- AIM OF THE EXERCISE:
Count the lines in the rows below that contain the string "Which", treating uppercase and lowercase as different. Reply with only the number.

(Rendered chart images)

● ● ● ●

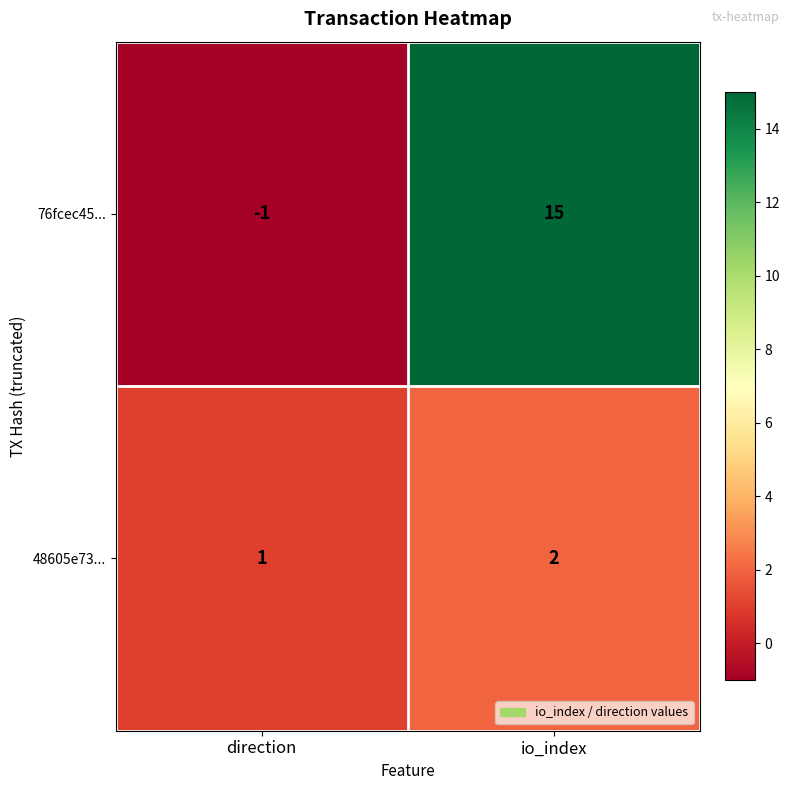

Which series has the largest total across all categories?

76fcec45...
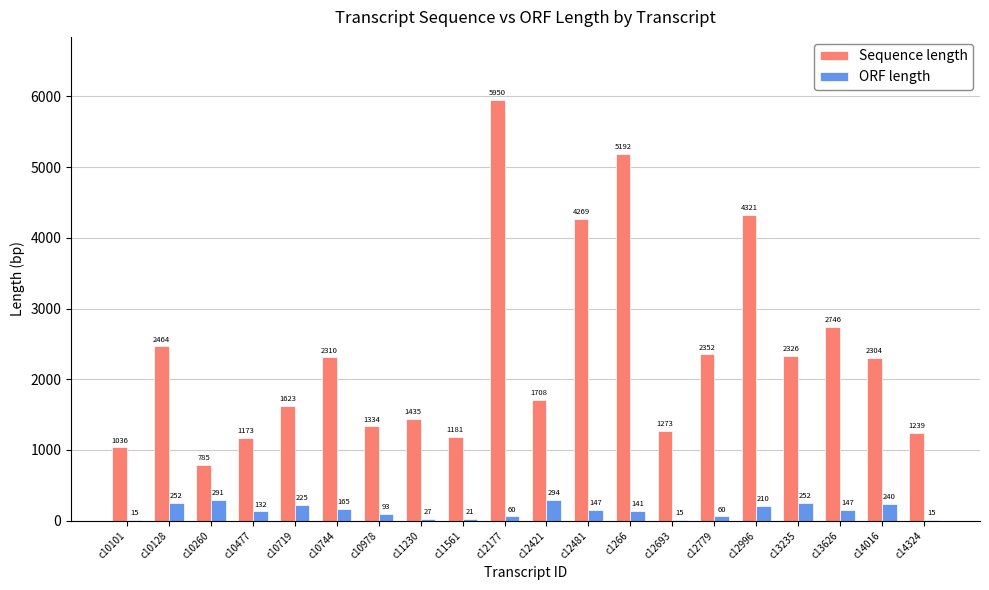

What is the approximate value of Sequence length at c11230, to the nearest 50?

1450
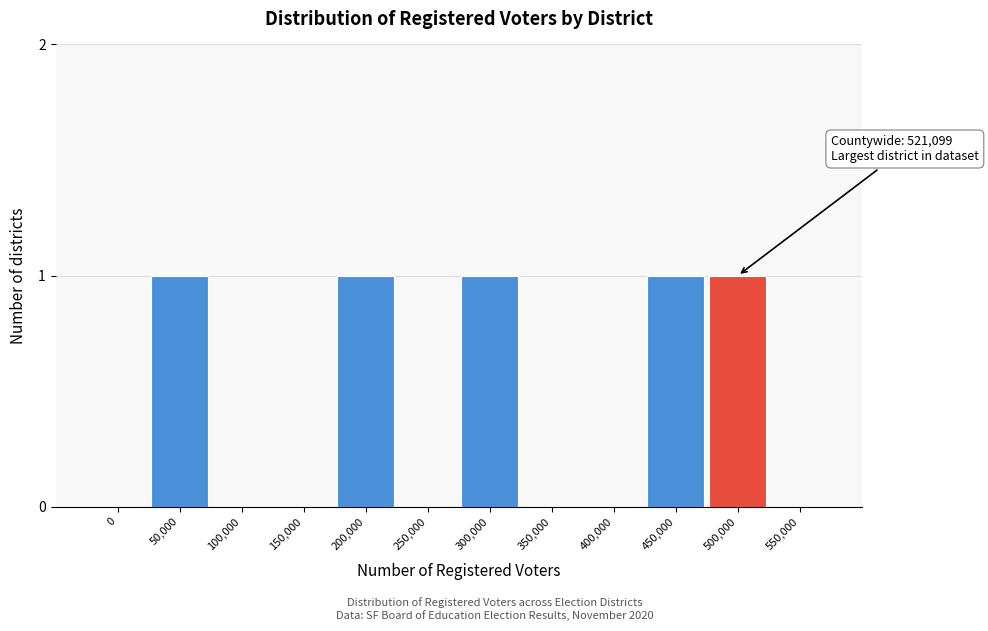

Reading left to right, what are all the values shown in this chart?

0=0	50,000=1	100,000=0	150,000=0	200,000=1	250,000=0	300,000=1	350,000=0	400,000=0	450,000=1	500,000=1	550,000=0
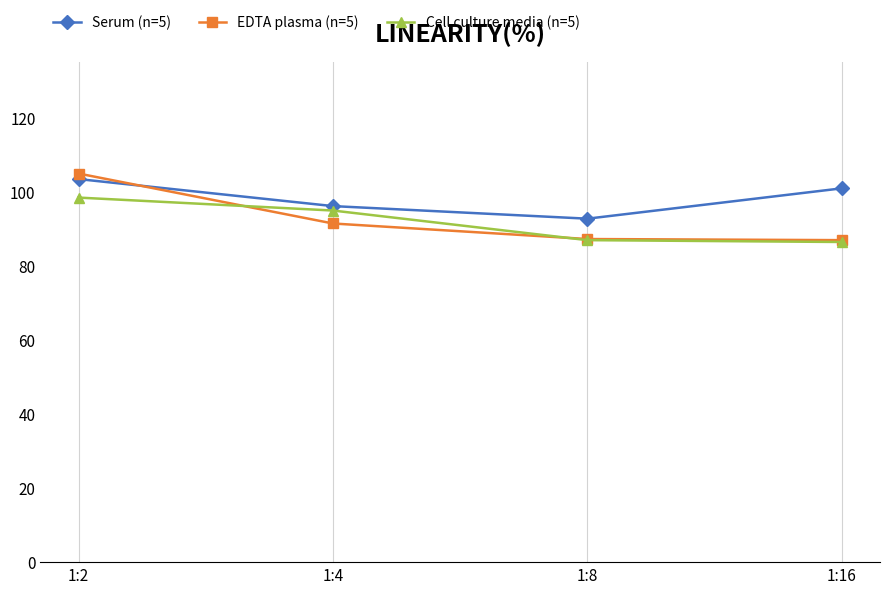

Which series has the largest range (max minus min)?

EDTA plasma (n=5)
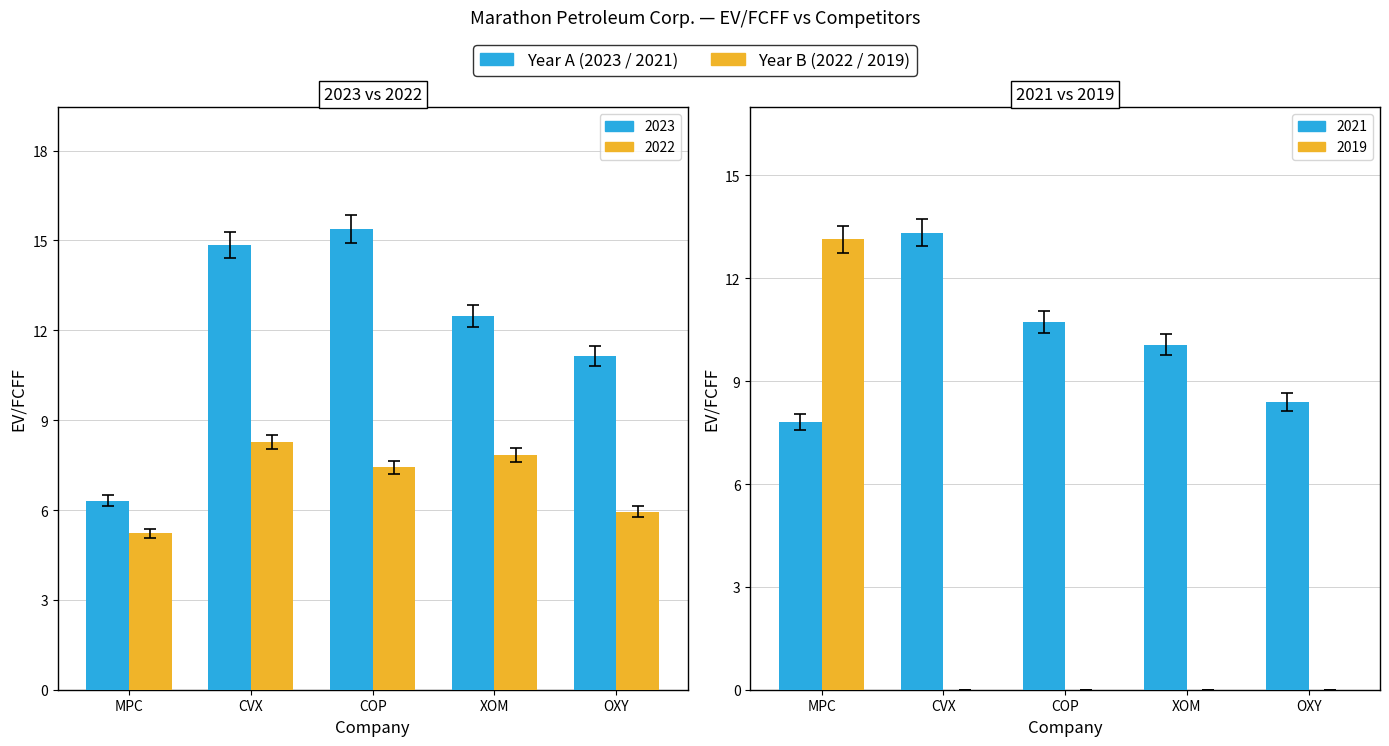

Does the chart contain stacked bars?

No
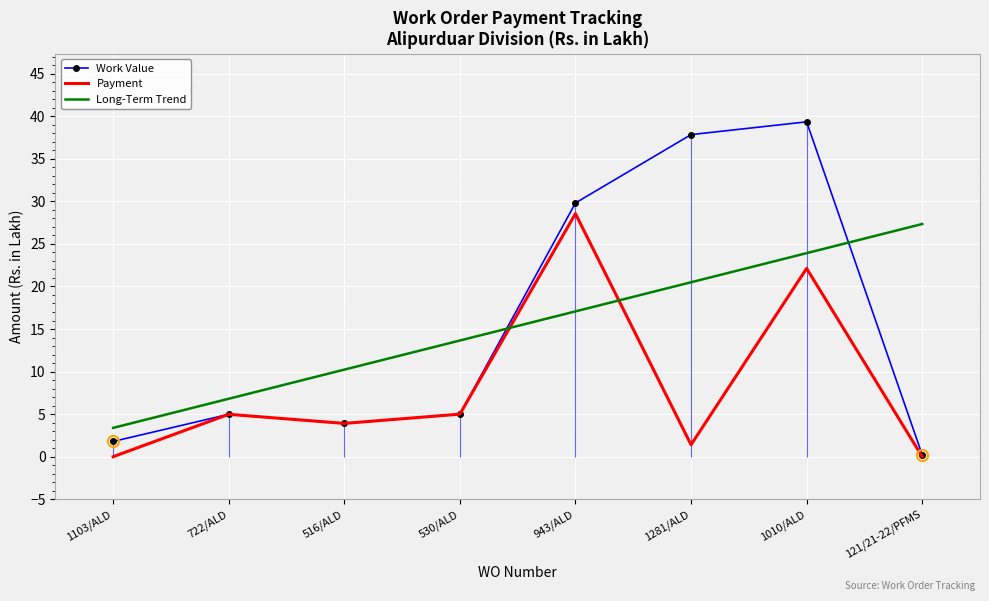

What is the total value across all series at 722/ALD?

16.8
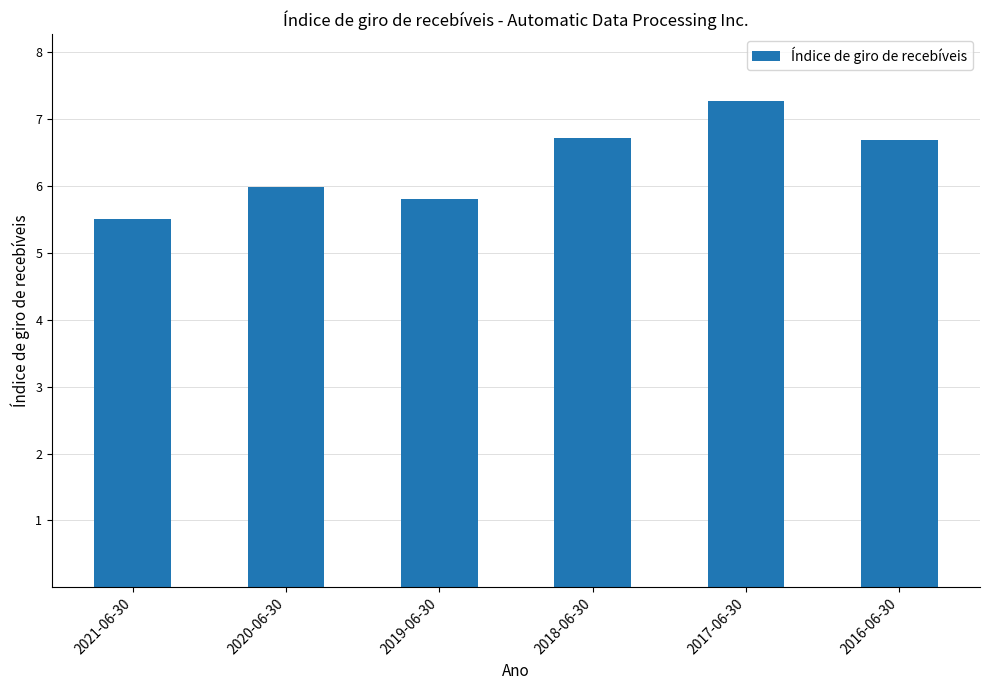

What is the sum of all values?

38.0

● ● ● ●

- ANSWER SECTION:
2